Desde hace unas semanas hay un balcón que se lleva siempre todas miradas, no por que esté lleno de flores o plantas, no. De pronto un día, el balcón tenía atado un folio en el que se podía leer claramente un escueto ¡Hola! y una cara sonriente. Imagino que la gente que pase por allí, hará como que no lo ve, o lo ignorará o lo que es más triste, ni se percatarán de su existencia. Por mi naturaleza curiosa me paré unos segundos para verlo y sorprenderme una vez más de la espontaneidad de la gente.

Pensé que era una anécdota más, como si fuera una apuesta de alguien o un simple despiste. Pero esta semana ha cambiado el cartel, ahora hay dos folios pintados a mano y en el que se lee un Sonríe y en el otro dice Tenemos dos orejas y una sola boca para escuchar el doble y hablar la mitad. Si os parece increíble ahí va la foto de prueba.

Y me pregunto ¿quién necesitará colgar tan especiales carteles publicitarios? ¿Qué querrá conseguir con eso? ¿Será algún tipo de cadena de favores?
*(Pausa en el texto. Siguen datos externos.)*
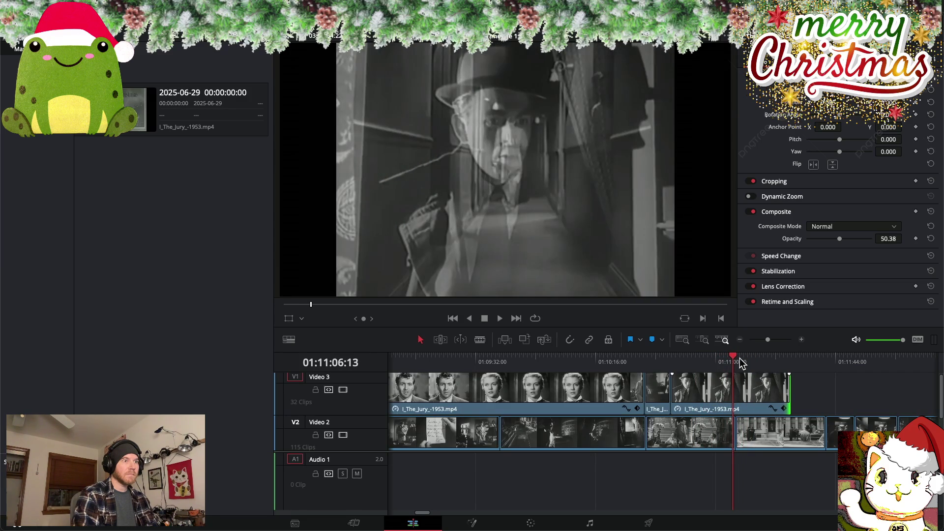
# Extend the slowed overlay clip's end further along Video 3
pyautogui.moveTo(733, 355)
pyautogui.mouseDown()
pyautogui.moveTo(795, 363)
pyautogui.moveTo(657, 363)
pyautogui.moveTo(792, 367)
pyautogui.moveTo(783, 363)
pyautogui.mouseUp()
pyautogui.hscroll(5, 763, 369)
pyautogui.moveTo(602, 394)
pyautogui.mouseDown()
pyautogui.moveTo(658, 396)
pyautogui.moveTo(621, 396)
pyautogui.mouseUp()
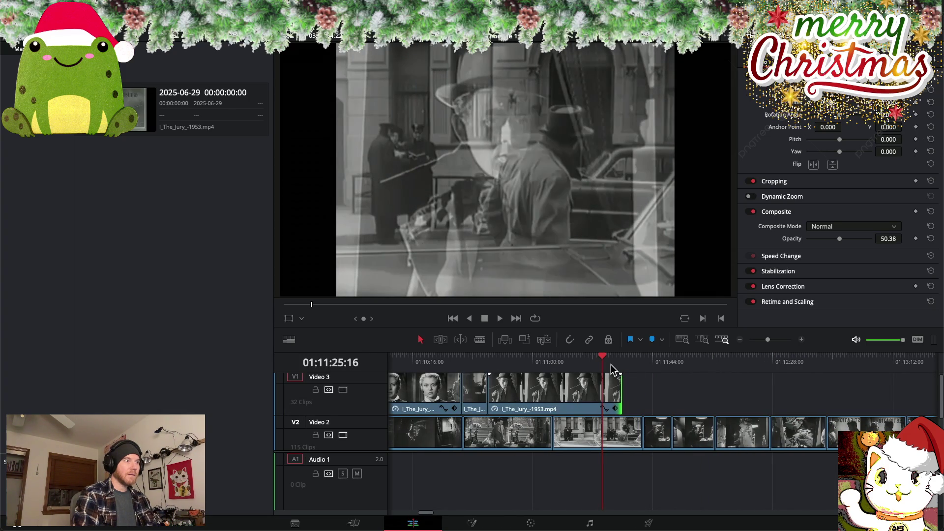
pyautogui.hscroll(-1, 611, 364)
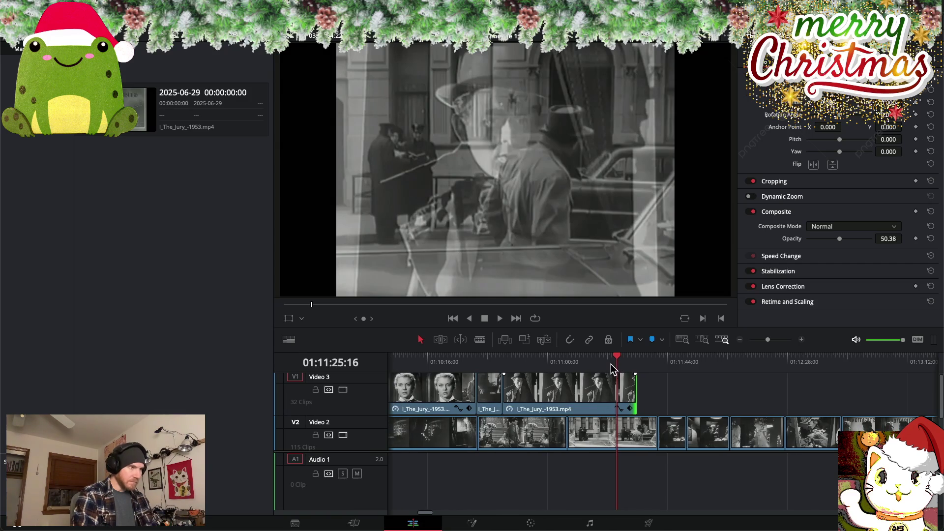
# Navigate the timeline to the cluster of Video 3 clips near 01:25:40
pyautogui.scroll(-2, 683, 381)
Hasta ahora he visto pancartas en balcones quejándose por alguna cosa (ruido en los bares, por la construcción de una carretera…) o bien diciéndonos Otro mundo es posible, Nunca mais, No a la guerra,… pero esto es diferente, como más personal y directo.

¿Y si nos diera a todos por colgar ese tipo de frases en las ventanas? ¿Puede que sea influencia del mundo bloguero? Si, hombre, esta persona no tiene internet pero quiere hacer llegar al mundo su mensaje y no se le ha ocurrido mejor cosa que colgar sus pensamientos e impulsos en el balcón.

Qué de locos deliciosos hay por el mundo. Gente que es capaz de romper la norma no escrita de no salirse del umbral establecido y lo hace de esa manera tan sencilla y con una inocencia increíble.

No tengo idea de las pretensiones de esta persona, lo que sé es que si toda la gente que pasa por ahí, al ver el cartel, sonríe, habrá merecido la pena. Conmigo ya lo ha conseguido.